Özgür gazeteciliğe destek olun
Search
Close this search box.

5 ayda ne değişti?

Yayının deşifresi (Yayına hazırlayan Sedat Ateş):

1 Kasım seçimleri gerçekten çok tarihi bir seçim oldu, etkileri de tarihi olacağa benziyor. 1 Kasım akşamı sonuçlar büyük ölçüde belli olduktan sonra bir değerlendirme yapmıştım. O söylediklerimi kısmen tekrarlamak durumundayım ama esas olarak “beş ayda ne değişti de bu sonuç oldu?” Yani AKP artı 9 puan kazandı, CHP yerini korurken diğer partilerde çok ciddi oy kayıpları yaşandı. Buna MHP ve HDP’nin dışında Saadet Partisi ve Büyük Birlik Partisi de dahil. Onlarda da çok ciddi oy kaybı yaşandı.
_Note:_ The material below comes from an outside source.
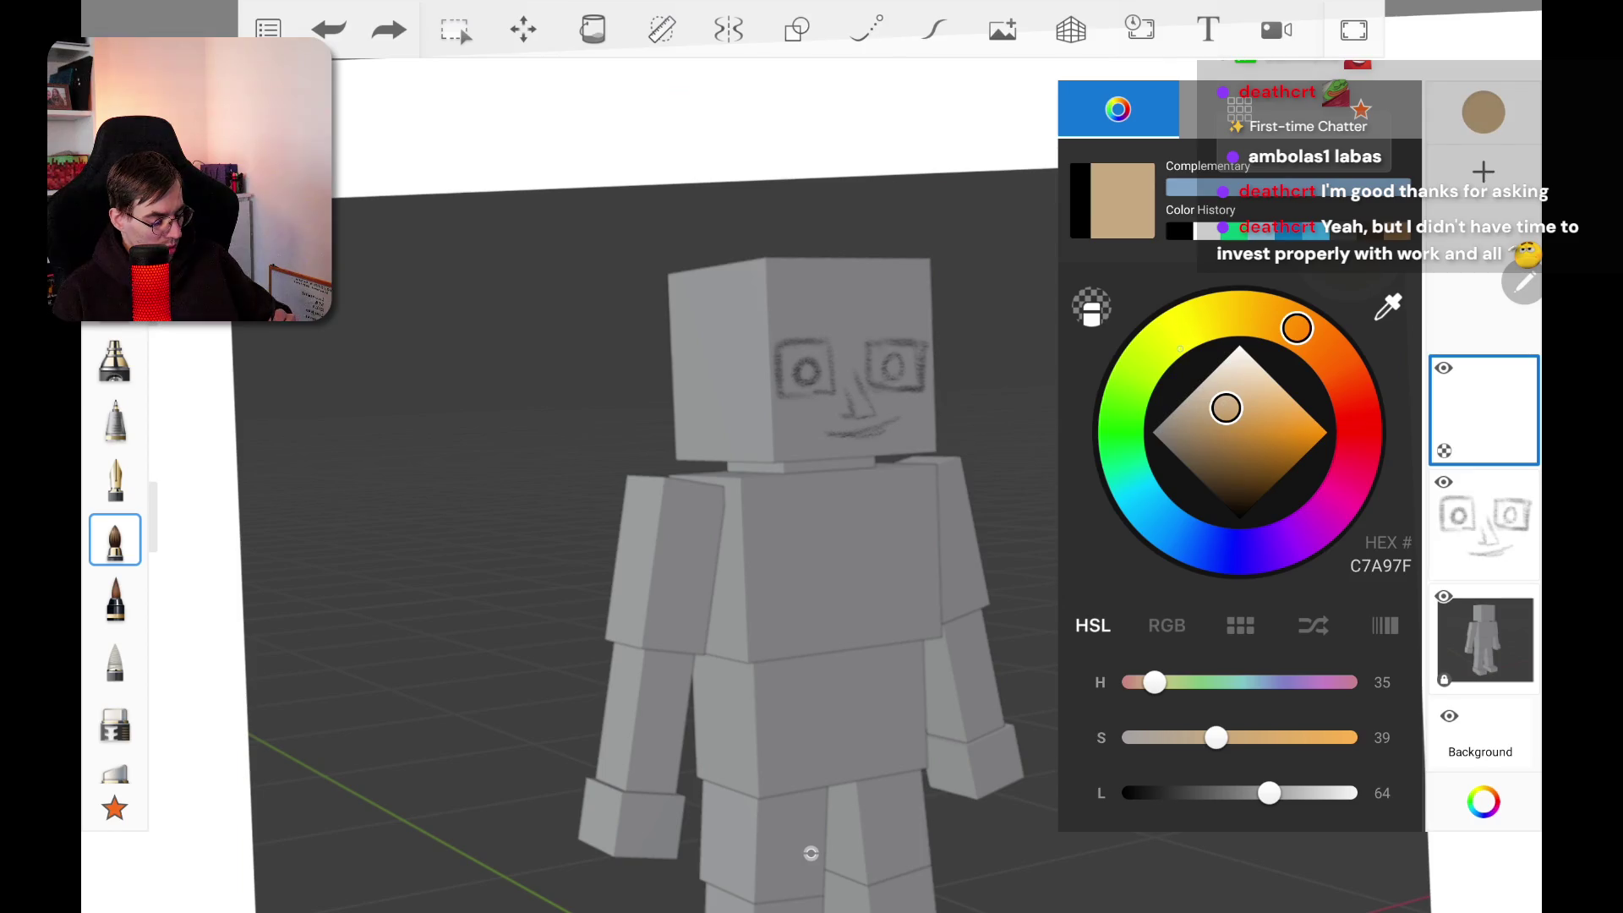
click(1522, 283)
Bu konuda farklı şeyler söyleniyor. Özellikle seçimi kaybeden taraflara yakın çevreler bunu genellikle AKP’nin ve Cumhurbaşkanı Erdoğan’ın beş aydaki uygulamalarına bağlıyorlar. En özlü ifade Cumhuriyet gazetesinin bugünkü manşeti: “Korkunun Zaferi”. Okuyalım: “Anketler de muhalefet de yanıldı. AKP en kritik seçimi sürpriz şekilde kazandı. Canlı bombalar, şehitler, beyaz Toros tehditleri, ekonomik kriz endişesi derken Erdoğan’ın erken seçim taktiği tuttu ve beş ay önce oyu yüzde 40.8 olan AKP dün yüzde 49.4’ü bulup tek başına iktidar oldu.”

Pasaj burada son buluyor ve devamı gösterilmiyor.